First Circuit
Burke v. Town of Walpole, 405 F.3d 66, 85-88 (1st Cir. 2005) (“Given the clearly established prohibition on material omissions by officers central to an investigation from an arrest warrant application, and given Trooper McDonald’s knowledge of the crucial facts, we cannot say, as a matter of law, that a reasonable, similarly situated officer would feel free to communicate only inculpatory bite mark evidence to fellow officers seeking warrants on probable cause while withholding his knowledge of directly contradictory DNA results.”).
Eighth Circuit
Williams v. City of Alexander, Ark., 772 F.3d 1307, 1313 (8th Cir. 2014) (stating that “it is ‘clearly established that the Fourth Amendment requires a truthful factual showing sufficient to constitute probable cause’ in a sworn affidavit”).
Hunter v. Namanny, 219 F.3d 825, 831 (8th Cir. 2000) (stating that “it is clearly established that the Fourth Amendment requires a warrant application to contain a truthful factual showing of probable cause”).
Hulse v. Hall, 205 F.3d 1346, at *1 (8th Cir. 1999) (“Hulse’s and DeMars’s clearly established rights include the Fourth Amendment right to a truthful factual showing sufficient to establish probable cause. . . . If Hall’s verified complaint contained deliberate falsehoods or omitted certain information as Hulse and DeMars allege, Hall is only entitled to qualified immunity from § 1983 liability ‘if all the false and reckless portions of [the verified complaint] are corrected and the corrected [complaint] still supports a finding of probable cause.’”).

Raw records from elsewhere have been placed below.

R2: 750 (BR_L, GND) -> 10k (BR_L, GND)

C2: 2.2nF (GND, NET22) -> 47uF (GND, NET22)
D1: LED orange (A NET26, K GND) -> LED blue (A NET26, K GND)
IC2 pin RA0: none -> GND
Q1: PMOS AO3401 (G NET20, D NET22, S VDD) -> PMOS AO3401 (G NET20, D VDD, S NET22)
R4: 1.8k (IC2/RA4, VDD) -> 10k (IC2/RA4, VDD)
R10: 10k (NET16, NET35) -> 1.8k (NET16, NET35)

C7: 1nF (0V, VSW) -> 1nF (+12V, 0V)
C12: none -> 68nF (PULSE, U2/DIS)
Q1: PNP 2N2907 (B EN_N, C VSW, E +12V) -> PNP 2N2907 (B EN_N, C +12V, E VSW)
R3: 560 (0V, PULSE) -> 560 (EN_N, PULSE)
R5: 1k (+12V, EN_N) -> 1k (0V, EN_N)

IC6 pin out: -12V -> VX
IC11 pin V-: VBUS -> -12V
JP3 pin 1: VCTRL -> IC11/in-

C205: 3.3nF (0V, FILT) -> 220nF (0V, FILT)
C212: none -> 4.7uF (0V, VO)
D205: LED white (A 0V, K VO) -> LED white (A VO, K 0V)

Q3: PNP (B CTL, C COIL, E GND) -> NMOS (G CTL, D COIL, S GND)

Hedges v. Poletis, 177 F.3d 1071, 1074 (8th Cir. 1999) (stating that “it is clearly established that the Fourth Amendment requires a truthful factual showing sufficient to constitute probable cause”).
Mueller v. Tinkham, 162 F.3d 999, 1003 (8th Cir. 1998) (“Clearly established Fourth Amendment law requires a warrant application to contain a truthful factual showing of probable cause—’truthful in the sense that the information put forth is ‘believed or appropriately accepted by the affiant as true.’’”).
Moody v. St. Charles County, 23 F.3d 1410, 1412 (8th Cir. 1994) (“It is clearly established that the Fourth Amendment requires a truthful factual showing sufficient to constitute probable cause before an arrest warrant can issue.”).
Burk v. Beene, 948 F.2d 489, 494 (8th Cir. 1991) (agreeing with the district court that “it was clearly established that the Fourth Amendment requires a truthful factual showing sufficient to constitute probable cause,” and that “Beene should have known that an affidavit that was not truthful would violate the accused’s constitutional rights”).